In the rows below, substitute "Journal" for "Magazine" and reproduce the read text with nothing else changed. Omit the pictures from your answer.

┌─ Exercise materials

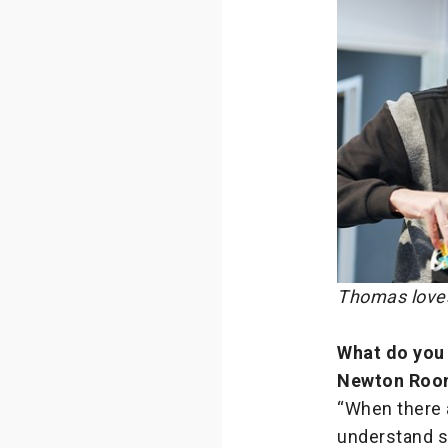
Thomas loves
What do you 
Newton Roo
“When there a
understand sp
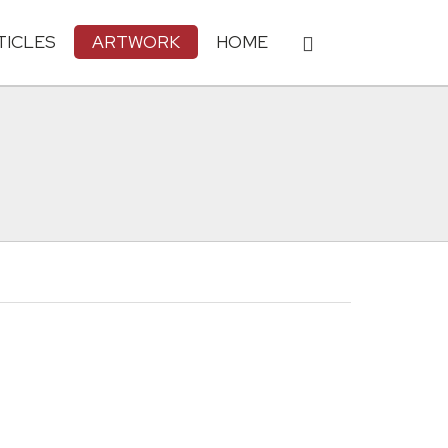
TICLES
ARTWORK
HOME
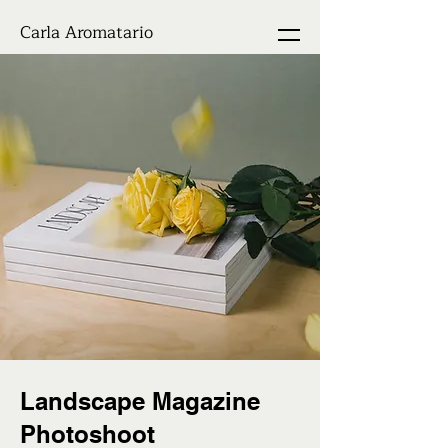
Carla Aromatario
Landscape Magazine
Photoshoot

└─

**Solution to this exercise:**
Thomas loves
What do you 
Newton Roo
“When there a
understand sp
TICLES
ARTWORK
HOME
Carla Aromatario
Landscape Journal
Photoshoot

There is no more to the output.